Os meios de comunicação, do ponto de vista da teoria liberal burguesa, seriam os guardiões do interesse público, sempre buscando desmascarar o poder. Mas essa visão romântica nada mais é do que uma forma de encobrir seu envolvimento intrínseco com o poder político e econômico, sendo um instrumento de controle ideológico. De acordo com Noam Chomsky [1], “a mídia reflete consistentemente a opinião da elite”.
Eduardo Vasco
Pravda
A mídia (entendida aqui como os meios de comunicação hegemônicos, de massa) serve a determinados interesses: os das corporações privadas, comandadas pelos poderes econômicos que controlam também o poder político, os governos. Pensando especialmente nos Estados Unidos, maior potência mundial, Chomsky afirma: “a mídia nos Estados Unidos serve aos interesses do poder do Estado corporativo, são órgãos de propaganda, como de fato era de esperar que fossem.”
Assim, se o que interessa à empresa privada, a quem a mídia serve, é o lucro, suas ações são tomadas para defender seus lucros e conseguir ainda mais. Tudo o que significar ameaça aos seus lucros será rechaçado e o que significar benefício aos seus lucros será bem-vindo. Mas muitas vezes esses interesses são pensados a longo prazo, ou seja, em certos momentos os benefícios a curto prazo podem ter de ser deixados de lado para fazer alguma concessão às reivindicações da sociedade, a fim de que seu poder seja mantido. Para Chomsky, a função da imprensa “é impedir que as pessoas entendam o mundo e mantê-las doutrinadas”, portanto, “há algumas coisas que são mais importantes do que os lucros, como manter todo o sistema de poder”.

════════

Tarefa proposta 1: Liste cada linha dos registros em que aparece a palavra "date", copiando a linha inteira.
Os registros não têm nenhuma ligação com o texto sobre a mídia.

Registros armazenados
════════

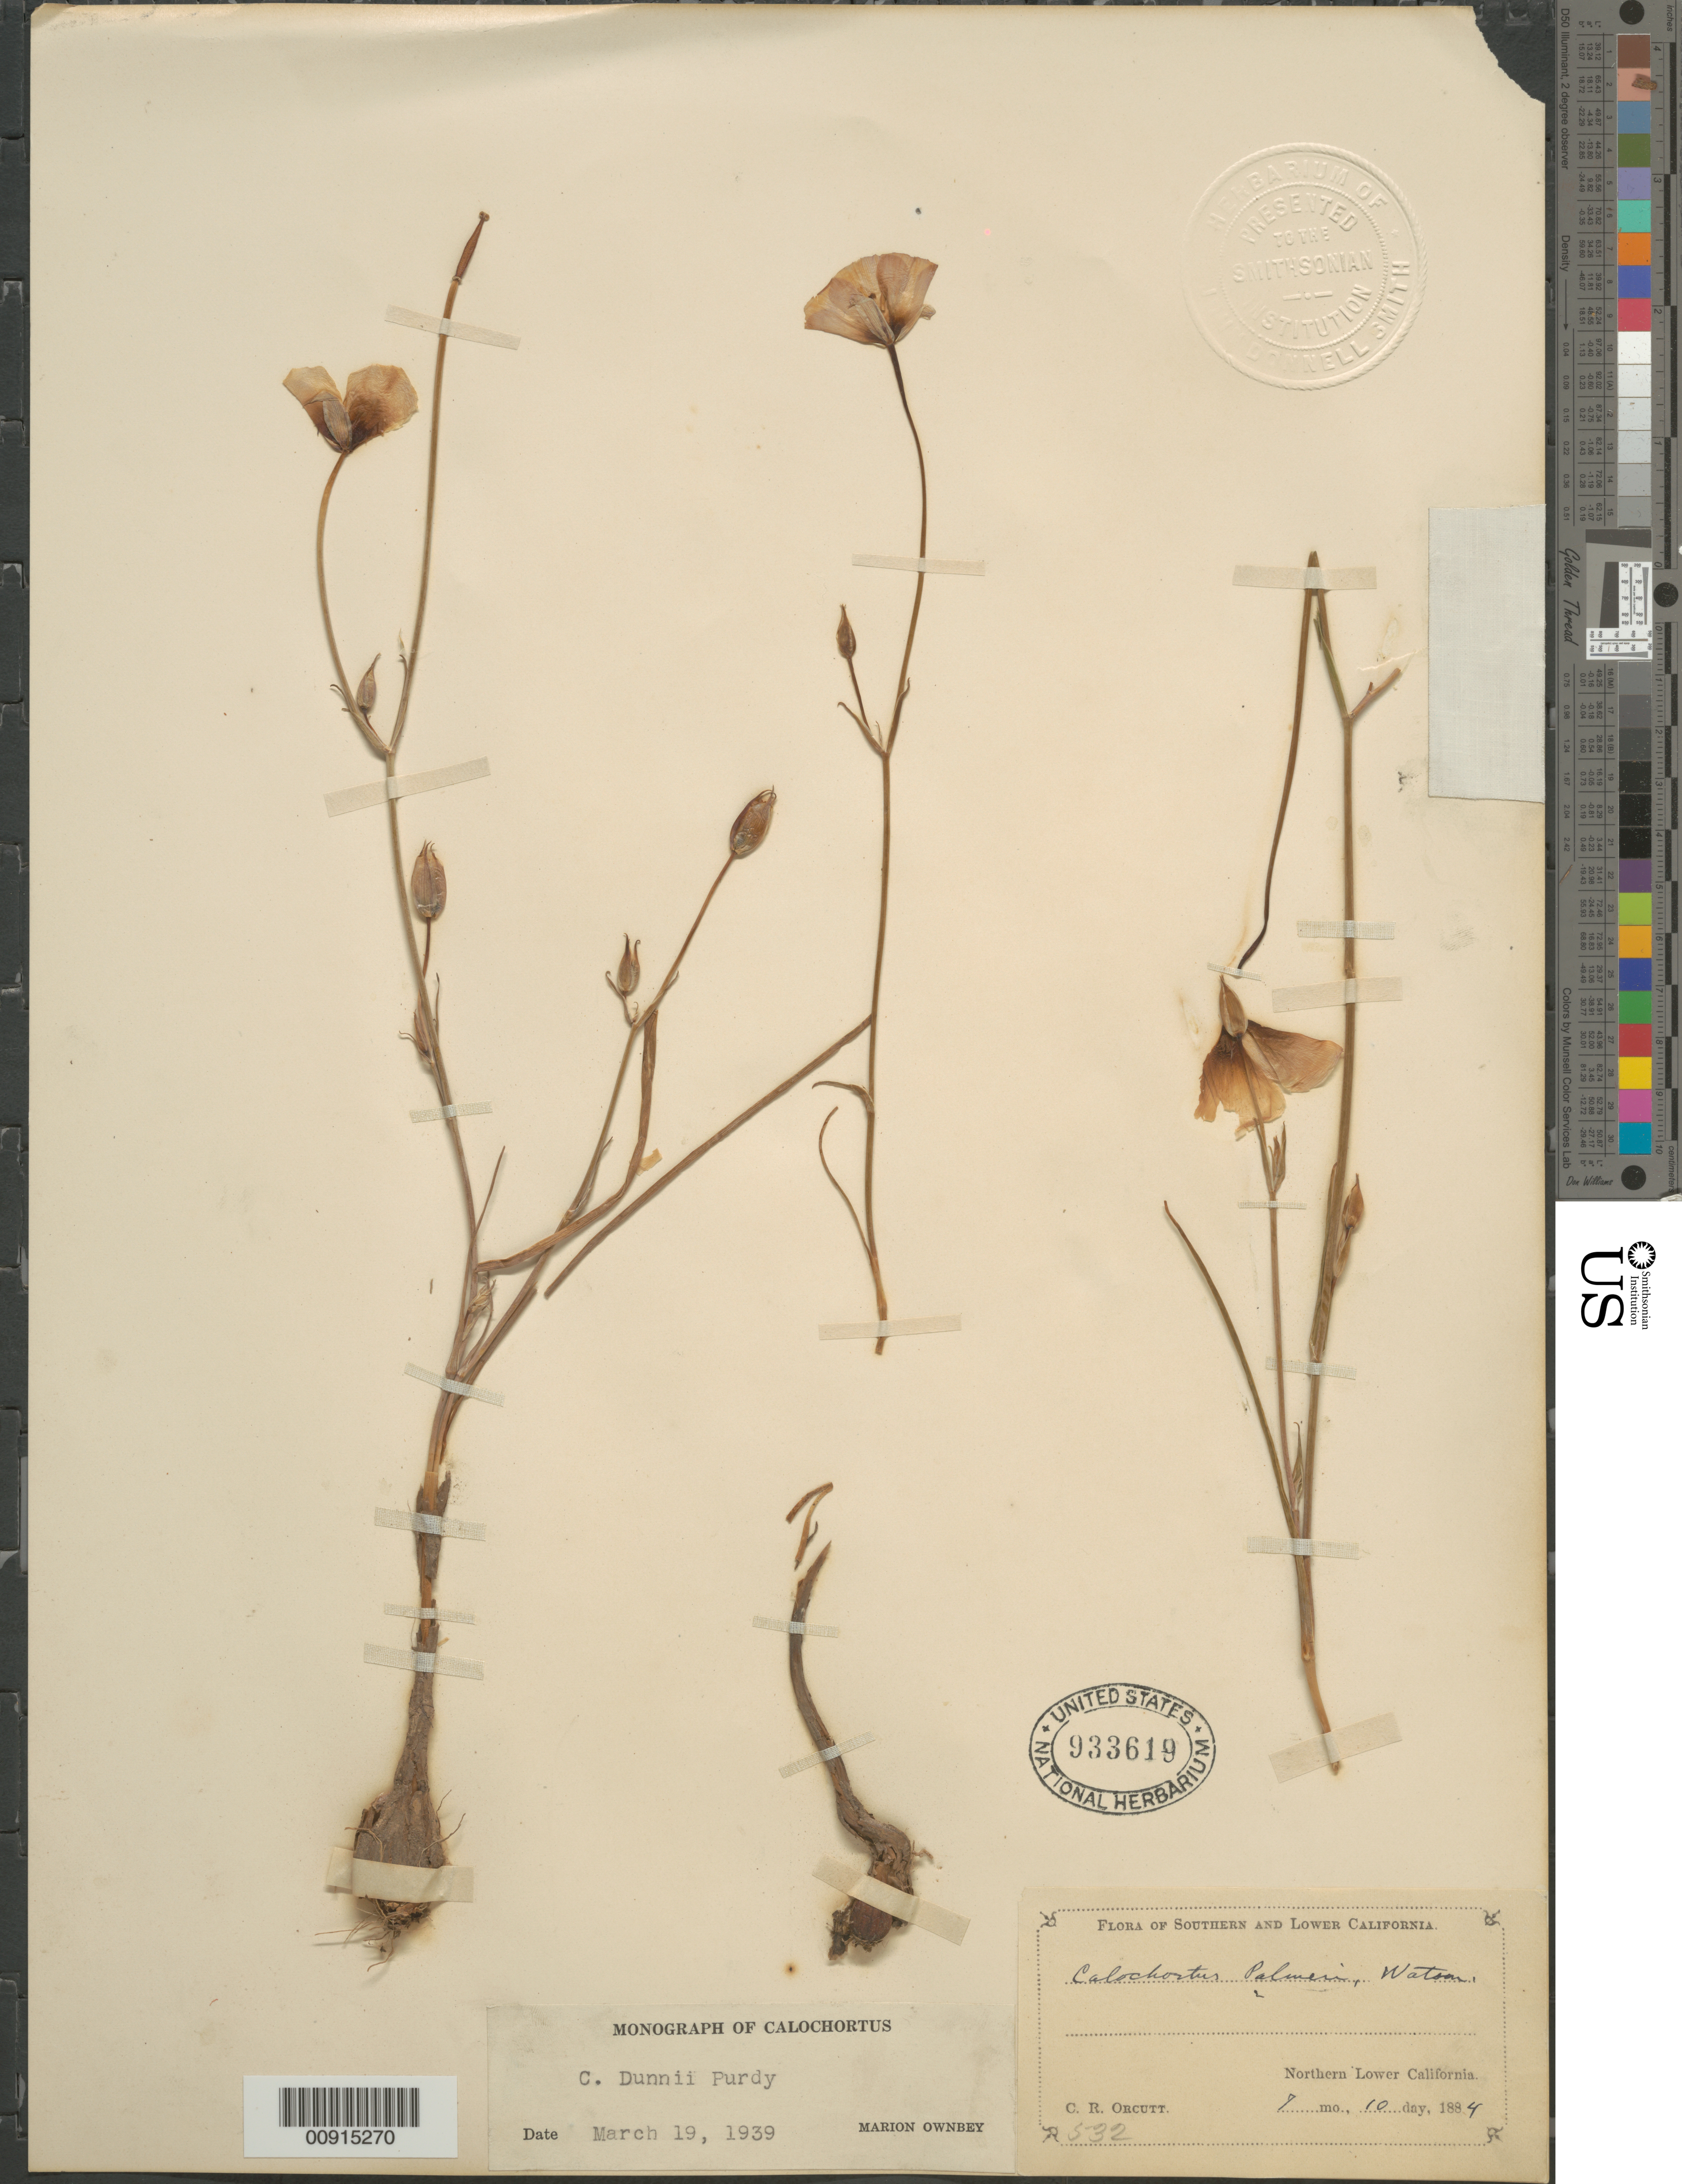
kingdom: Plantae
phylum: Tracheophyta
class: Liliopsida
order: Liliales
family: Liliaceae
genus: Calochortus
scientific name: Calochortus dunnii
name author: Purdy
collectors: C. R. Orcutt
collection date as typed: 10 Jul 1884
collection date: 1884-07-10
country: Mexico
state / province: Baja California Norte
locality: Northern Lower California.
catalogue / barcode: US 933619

════════

Tarefa proposta 2: No texto sobre a mídia, qual é, para Chomsky, a função da imprensa?

Resposta certa 1:
collection date as typed: 10 Jul 1884
collection date: 1884-07-10

Resposta certa 2: Impedir que as pessoas entendam o mundo e mantê-las doutrinadas.